Filtering the values
The final step in the process is to filter the values in list1 by the array we created with XMATCH and ISNUMBER above. The result from ISNUMBER is delivered to FILTER as the include argument with list1 given for array:
=FILTER(list1,{FALSE,TRUE,TRUE,TRUE,TRUE,FALSE,FALSE,TRUE,TRUE,TRUE,FALSE,FALSE})
FILTER then selects all values in list1 that correspond to TRUE and returns an array that contains the seven values common to both lists:
{"Grapefruit","Pear","Banana","Mango","Lemon","Apple","Peach"}
This array contains just the values shared by list1 and list2. Inside the LET function, we declare a variable named common, and use the array to assign a value:
common,FILTER(list1,ISNUMBER(XMATCH(list1,list2))),
Creating a comma-separated text string
The final step in the process is to join the common values in the comma-separated text string that appears in column D. For this, we use the TEXTJOIN function:
TEXTJOIN(", ",1,common)
With a comma and space (", ") given as a delimiter, TEXTJOIN joins the values in the array returned by FILTER and returns the comma-separated text string in D5 as a final result. When the formula is copied down to D6, the same operation is performed on different text strings that contain colors.
Sort results
To sort results, you can nest the FILTER function inside the SORT function like this:
=LET(
list1,TEXTSPLIT(B5,,", "),
list2,TEXTSPLIT(C5,,", "),
common,SORT(FILTER(list1,ISNUMBER(XMATCH(list1,list2)))),
TEXTJOIN(", ",1,common)
)
Count results
Once you have a list of common values, you can count the values returned in cell D5 with COUNTA and TEXTSPLIT. The formula in cell E5 is:
=COUNTA(TEXTSPLIT(D5,", "))
If you only want a count of common values (not a list), you can calculate the count with an all-in-one formula like this:
=LET(
list1,TEXTSPLIT(B5,,", "),
list2,TEXTSPLIT(C5,,", "),
common,FILTER(list1,ISNUMBER(XMATCH(list1,list2))),
COUNTA(common)
)
This is pretty much the same formula as the original, except for the last line.
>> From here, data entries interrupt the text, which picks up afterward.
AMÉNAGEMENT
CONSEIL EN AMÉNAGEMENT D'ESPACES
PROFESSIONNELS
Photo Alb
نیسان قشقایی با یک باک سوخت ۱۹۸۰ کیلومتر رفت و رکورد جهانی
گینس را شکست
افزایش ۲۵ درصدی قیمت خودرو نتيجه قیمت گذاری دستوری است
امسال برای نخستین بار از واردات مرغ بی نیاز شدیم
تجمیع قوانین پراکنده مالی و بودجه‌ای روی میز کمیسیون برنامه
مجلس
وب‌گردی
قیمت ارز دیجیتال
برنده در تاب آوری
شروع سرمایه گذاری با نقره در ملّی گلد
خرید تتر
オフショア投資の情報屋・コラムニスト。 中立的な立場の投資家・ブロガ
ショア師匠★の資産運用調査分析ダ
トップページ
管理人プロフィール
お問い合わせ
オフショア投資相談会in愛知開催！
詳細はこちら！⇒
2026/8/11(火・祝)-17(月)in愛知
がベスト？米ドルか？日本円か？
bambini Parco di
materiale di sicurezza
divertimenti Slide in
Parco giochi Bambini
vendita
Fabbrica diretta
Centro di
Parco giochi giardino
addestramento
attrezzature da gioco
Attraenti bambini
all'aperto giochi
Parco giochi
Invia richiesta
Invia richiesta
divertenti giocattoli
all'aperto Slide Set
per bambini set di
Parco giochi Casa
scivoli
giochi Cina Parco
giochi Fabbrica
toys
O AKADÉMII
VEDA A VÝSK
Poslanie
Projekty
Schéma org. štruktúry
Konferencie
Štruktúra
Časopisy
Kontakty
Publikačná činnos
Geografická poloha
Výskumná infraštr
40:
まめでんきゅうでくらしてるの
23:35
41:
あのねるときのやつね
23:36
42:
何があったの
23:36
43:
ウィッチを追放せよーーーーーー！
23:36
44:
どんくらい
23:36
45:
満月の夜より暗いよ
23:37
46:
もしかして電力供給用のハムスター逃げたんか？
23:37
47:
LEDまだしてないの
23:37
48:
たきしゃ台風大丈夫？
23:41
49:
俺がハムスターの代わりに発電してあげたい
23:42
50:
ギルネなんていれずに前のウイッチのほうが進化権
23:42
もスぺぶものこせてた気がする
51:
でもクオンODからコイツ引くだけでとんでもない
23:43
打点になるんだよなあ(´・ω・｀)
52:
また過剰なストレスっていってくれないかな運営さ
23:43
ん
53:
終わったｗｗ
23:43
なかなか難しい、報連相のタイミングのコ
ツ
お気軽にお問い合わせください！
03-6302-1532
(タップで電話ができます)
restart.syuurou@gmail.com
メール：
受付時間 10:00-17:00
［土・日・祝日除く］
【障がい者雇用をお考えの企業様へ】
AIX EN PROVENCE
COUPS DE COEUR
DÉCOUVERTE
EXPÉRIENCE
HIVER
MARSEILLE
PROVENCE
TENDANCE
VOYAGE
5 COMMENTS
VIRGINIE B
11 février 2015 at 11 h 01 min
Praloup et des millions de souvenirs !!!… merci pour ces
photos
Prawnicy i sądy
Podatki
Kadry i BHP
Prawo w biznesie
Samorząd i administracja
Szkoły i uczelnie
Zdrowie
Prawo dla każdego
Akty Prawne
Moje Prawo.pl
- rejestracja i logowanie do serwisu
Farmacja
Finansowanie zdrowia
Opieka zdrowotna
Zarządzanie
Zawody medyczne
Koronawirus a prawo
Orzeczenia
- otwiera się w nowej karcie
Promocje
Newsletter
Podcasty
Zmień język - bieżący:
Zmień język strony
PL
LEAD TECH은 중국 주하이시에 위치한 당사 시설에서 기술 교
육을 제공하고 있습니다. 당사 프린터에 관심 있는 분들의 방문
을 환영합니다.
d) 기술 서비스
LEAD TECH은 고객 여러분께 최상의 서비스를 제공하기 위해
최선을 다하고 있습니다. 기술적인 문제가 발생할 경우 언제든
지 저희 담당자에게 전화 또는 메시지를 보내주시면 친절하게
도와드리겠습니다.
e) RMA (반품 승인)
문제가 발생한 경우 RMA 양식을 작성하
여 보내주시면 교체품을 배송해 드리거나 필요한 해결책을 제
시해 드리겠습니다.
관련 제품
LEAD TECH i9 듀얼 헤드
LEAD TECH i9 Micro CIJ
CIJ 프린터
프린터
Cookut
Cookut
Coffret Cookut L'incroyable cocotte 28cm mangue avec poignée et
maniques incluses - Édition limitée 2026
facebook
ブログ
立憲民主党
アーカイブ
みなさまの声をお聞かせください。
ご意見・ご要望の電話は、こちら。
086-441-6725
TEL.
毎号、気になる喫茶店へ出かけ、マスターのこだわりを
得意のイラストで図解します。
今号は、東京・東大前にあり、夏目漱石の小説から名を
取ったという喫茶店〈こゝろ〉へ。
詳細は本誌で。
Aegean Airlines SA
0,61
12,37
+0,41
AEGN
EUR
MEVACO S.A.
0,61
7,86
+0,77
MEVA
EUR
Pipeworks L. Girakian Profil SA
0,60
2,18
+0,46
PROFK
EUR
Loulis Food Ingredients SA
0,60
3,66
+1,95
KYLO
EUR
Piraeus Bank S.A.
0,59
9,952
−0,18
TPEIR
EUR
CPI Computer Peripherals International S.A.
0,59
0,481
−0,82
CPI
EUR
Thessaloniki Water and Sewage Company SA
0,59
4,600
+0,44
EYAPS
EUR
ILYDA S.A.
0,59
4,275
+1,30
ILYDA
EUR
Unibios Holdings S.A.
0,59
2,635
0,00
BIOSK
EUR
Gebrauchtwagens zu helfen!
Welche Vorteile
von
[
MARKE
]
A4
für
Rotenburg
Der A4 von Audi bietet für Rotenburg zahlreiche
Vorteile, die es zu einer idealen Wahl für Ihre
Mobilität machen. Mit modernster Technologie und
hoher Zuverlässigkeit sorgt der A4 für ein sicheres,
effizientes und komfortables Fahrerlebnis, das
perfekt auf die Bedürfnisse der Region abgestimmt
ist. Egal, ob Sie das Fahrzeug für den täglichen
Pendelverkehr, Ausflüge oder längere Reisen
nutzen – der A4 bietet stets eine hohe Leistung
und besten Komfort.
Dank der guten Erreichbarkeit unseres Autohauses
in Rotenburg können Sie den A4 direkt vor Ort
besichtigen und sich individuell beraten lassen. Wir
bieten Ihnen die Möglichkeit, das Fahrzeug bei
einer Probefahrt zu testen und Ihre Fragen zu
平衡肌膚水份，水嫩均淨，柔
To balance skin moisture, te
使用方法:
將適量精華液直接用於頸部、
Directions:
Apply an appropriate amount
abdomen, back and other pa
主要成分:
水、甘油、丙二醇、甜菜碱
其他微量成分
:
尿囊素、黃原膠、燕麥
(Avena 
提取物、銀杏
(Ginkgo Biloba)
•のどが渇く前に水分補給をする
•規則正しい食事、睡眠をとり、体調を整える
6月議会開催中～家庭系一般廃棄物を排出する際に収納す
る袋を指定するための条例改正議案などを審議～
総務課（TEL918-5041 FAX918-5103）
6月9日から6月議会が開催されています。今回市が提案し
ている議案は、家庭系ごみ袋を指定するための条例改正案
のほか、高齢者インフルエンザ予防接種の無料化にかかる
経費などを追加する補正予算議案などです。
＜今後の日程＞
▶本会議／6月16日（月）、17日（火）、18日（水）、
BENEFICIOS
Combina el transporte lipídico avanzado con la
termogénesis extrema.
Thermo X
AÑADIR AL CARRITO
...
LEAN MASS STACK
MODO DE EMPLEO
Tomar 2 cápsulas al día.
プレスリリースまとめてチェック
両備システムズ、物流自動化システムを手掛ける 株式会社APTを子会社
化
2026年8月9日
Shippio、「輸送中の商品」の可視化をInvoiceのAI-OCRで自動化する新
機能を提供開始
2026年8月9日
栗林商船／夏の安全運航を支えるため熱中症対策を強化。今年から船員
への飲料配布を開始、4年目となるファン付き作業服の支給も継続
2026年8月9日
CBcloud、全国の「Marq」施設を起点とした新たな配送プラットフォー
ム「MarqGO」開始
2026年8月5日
Instead of joining the values in common with TEXTSPLIT, we count them with COUNTA.
List missing values
To reverse the logic and list values in List 1 that do not appear in List 2 you can modify the formula like this:
=LET(
list1,TEXTSPLIT(B5,,", "),
list2,TEXTSPLIT(C5,,", "),
common,FILTER(list1,ISNA(XMATCH(list1,list2))),
TEXTJOIN(", ",1,common)
)
Notice the only change is to replace ISNUMBER with the ISNA function, which returns TRUE for error and FALSE for anything else.